Choose a reason for hiding this comment
The reason will be displayed to describe this comment to others. Learn more.
@dtransposed Sorry for the late response - I've enabled CI!
@ywang96 looks like the failing tests are unrelated, WDYT? |
Yea - though we typically don't force merge. I've updated this branch with upstream main so the CI failures should be resolved! |
@ywang96 this is sadly not the case :( |
Looks like HF was down - I retried the tests so hopefully they all go through... |
…chmarking client. (vllm-project#19423) Signed-off-by: dtransposed <damian@damian-ml-machine.europe-west3-b.c.jetbrains-grazie.internal> Co-authored-by: dtransposed <damian@damian-ml-machine.europe-west3-b.c.jetbrains-grazie.internal> Co-authored-by: Roger Wang <hey@rogerw.me>
…chmarking client. (vllm-project#19423) Signed-off-by: dtransposed <damian@damian-ml-machine.europe-west3-b.c.jetbrains-grazie.internal> Co-authored-by: dtransposed <damian@damian-ml-machine.europe-west3-b.c.jetbrains-grazie.internal> Co-authored-by: Roger Wang <hey@rogerw.me>
…chmarking client. (vllm-project#19423) Signed-off-by: dtransposed <damian@damian-ml-machine.europe-west3-b.c.jetbrains-grazie.internal> Co-authored-by: dtransposed <damian@damian-ml-machine.europe-west3-b.c.jetbrains-grazie.internal> Co-authored-by: Roger Wang <hey@rogerw.me> Signed-off-by: Will Eaton <weaton@redhat.com>
…chmarking client. (vllm-project#19423) Signed-off-by: dtransposed <damian@damian-ml-machine.europe-west3-b.c.jetbrains-grazie.internal> Co-authored-by: dtransposed <damian@damian-ml-machine.europe-west3-b.c.jetbrains-grazie.internal> Co-authored-by: Roger Wang <hey@rogerw.me>
…chmarking client. (vllm-project#19423) Signed-off-by: dtransposed <damian@damian-ml-machine.europe-west3-b.c.jetbrains-grazie.internal> Co-authored-by: dtransposed <damian@damian-ml-machine.europe-west3-b.c.jetbrains-grazie.internal> Co-authored-by: Roger Wang <hey@rogerw.me>
…chmarking client. (vllm-project#19423) Signed-off-by: dtransposed <damian@damian-ml-machine.europe-west3-b.c.jetbrains-grazie.internal> Co-authored-by: dtransposed <damian@damian-ml-machine.europe-west3-b.c.jetbrains-grazie.internal> Co-authored-by: Roger Wang <hey@rogerw.me> Signed-off-by: avigny <47987522+avigny@users.noreply.github.com>
…chmarking client. (vllm-project#19423) Signed-off-by: dtransposed <damian@damian-ml-machine.europe-west3-b.c.jetbrains-grazie.internal> Co-authored-by: dtransposed <damian@damian-ml-machine.europe-west3-b.c.jetbrains-grazie.internal> Co-authored-by: Roger Wang <hey@rogerw.me>
Purpose
The goal of this PR is to add to the benchmark the possibility to model more realistic request traffic.

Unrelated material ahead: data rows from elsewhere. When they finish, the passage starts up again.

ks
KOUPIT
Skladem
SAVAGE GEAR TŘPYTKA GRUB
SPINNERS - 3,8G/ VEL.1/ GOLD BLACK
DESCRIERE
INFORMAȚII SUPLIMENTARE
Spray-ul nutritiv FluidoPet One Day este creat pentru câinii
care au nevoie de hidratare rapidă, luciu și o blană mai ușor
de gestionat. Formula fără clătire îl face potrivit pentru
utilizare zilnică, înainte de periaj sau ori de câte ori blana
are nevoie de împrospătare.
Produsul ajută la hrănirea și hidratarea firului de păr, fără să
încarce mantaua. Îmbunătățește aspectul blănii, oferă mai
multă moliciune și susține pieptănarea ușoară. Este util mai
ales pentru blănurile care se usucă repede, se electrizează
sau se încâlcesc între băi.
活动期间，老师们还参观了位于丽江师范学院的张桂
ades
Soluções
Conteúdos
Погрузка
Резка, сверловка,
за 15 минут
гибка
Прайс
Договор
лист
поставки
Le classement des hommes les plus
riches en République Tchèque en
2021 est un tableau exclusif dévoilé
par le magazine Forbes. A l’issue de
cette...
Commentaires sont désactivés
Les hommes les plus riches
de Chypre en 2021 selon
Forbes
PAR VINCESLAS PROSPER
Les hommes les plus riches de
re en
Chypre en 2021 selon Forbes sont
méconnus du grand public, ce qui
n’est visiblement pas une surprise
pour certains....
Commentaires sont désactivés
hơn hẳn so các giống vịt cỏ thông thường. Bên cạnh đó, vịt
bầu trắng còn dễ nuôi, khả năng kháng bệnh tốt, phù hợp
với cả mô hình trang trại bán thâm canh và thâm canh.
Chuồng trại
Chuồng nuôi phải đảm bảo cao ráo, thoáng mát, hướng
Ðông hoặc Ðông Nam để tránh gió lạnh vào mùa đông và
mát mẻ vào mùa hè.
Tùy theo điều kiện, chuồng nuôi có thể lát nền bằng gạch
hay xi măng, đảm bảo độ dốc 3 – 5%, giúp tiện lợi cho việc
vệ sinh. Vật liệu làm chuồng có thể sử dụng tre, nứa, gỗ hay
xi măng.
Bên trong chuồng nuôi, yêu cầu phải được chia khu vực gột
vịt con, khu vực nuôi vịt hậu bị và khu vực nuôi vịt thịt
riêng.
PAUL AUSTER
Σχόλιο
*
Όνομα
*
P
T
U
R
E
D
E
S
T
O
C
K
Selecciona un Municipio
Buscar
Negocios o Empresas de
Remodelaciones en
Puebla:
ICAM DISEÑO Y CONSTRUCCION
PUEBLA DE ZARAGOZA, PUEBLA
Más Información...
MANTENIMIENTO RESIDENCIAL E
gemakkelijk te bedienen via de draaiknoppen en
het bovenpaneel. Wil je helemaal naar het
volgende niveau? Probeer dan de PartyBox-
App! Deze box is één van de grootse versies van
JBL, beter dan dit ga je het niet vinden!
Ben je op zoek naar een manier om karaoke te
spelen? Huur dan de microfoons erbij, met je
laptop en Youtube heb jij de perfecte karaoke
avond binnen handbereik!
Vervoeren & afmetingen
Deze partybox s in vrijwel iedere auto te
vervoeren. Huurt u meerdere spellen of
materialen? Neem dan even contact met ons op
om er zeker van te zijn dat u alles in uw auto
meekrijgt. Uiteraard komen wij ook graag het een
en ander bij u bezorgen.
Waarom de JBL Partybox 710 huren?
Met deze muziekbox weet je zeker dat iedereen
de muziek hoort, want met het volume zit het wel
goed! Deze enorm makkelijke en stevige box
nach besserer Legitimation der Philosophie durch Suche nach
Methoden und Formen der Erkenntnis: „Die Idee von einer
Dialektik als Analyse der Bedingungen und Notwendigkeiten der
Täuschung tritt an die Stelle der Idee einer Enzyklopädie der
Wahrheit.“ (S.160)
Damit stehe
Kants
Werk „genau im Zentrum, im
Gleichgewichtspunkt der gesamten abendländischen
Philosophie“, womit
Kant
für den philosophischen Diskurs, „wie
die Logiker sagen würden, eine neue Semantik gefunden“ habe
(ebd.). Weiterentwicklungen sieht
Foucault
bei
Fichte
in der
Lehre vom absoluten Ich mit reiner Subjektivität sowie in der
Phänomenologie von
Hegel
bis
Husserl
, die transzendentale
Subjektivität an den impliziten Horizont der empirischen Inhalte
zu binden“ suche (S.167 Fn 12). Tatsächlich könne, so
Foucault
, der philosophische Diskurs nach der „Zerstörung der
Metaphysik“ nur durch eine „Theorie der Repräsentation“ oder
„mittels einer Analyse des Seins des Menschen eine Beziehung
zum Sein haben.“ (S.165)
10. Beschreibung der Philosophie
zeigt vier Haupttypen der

Already existing request traffic scenarios (unthrottled traffic, constant request rate, burstiness) are useful, but now, with this "ramp-up" feature, we can gradually increase the request rate throughout the benchmark.
This is especially useful in real-world scenarios, when we want to find out how far we can push the request rate, while staying under some predetermined latency budget.
Test
Judging by the Grafana metrics, I can see an exponentially increasing load on my service. In the resulting
.json
file, I additionally save information when each RPS value has been reached (so we can later match RPS with e.g. E2E latency values in Grafana and determine the maximum RPS given the latency budget).